Did you understand the comment? The author used GCC, and GCC is only able to vectorize the loop. But clang on the other hand, essentially turned this O(n) algorithm to calculate a particular sum into an O(1) result.
> the reason the optimizer does what you see is undefined behavior due to signed integer overflow
Yes undefined behavior gives the optimizer the right in this case to transform the code into anything, including a nonsense answer, or a trap instruction. But the optimizer did not; it produced the right answer under 2's complement arithmetic.
There is no undefined behaviour, '#pragma GCC optimize("wrapv")' takes care of that.
EDIT: It seems that clang doesn't support #pragma GCC optimize, so it's a no-op in that snippet. It doesn't change the result though. If you pass -fwrapv flag to clang, it will be optimized in exactly the same way.
Just to be clear, undefined behavior means the standard allows implementations to do what they they feel is the right thing to do under that scenario, and the outcome will still comply with the standard.

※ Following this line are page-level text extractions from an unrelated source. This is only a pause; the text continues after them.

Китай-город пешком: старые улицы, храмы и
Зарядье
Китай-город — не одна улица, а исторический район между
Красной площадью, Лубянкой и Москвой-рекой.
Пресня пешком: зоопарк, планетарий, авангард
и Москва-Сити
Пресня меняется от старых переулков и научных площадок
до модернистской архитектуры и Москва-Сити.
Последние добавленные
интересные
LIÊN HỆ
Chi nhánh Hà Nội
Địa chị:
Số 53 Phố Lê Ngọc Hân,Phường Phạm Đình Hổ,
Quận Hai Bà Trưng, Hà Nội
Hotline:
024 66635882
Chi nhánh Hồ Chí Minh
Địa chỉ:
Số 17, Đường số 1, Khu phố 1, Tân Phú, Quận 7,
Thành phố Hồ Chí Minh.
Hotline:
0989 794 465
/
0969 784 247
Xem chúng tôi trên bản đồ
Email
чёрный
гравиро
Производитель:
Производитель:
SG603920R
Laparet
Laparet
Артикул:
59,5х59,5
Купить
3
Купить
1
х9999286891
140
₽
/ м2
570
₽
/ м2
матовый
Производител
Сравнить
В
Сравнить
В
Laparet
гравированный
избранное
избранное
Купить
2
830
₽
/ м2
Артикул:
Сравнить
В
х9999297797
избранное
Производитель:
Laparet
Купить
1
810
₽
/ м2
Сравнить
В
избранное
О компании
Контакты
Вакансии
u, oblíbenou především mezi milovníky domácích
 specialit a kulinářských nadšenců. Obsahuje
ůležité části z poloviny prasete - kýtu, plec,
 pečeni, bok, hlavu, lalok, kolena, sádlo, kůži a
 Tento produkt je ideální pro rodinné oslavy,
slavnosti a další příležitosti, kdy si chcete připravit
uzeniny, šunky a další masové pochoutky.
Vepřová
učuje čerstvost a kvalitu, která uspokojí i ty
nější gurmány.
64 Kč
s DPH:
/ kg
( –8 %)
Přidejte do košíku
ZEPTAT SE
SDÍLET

Undefined behaviour, in reality, means: the compiler will assume that it doesn’t happen, so whatever code path leading up to it can also (by definition) not happen and be eliminated. E.g. signed integer overflow “cannot happen” so you never need to emit code checking for it or dealing with it.
That’s the real world implication of undefined behaviour.
Undefined behavior is "literally anything can happen". So yes, implementations doing "what they feel is the right thing to do" is one possible result of UB (as in this case). It could also emit an rm -rf / call and it would still comply with the standard...
> the reason the optimizer does what you see is undefined behavior due to signed integer overflow
Yes undefined behavior gives the optimizer the right in this case to transform the code into anything, including a nonsense answer, or a trap instruction. But the optimizer did not; it produced the right answer under 2's complement arithmetic.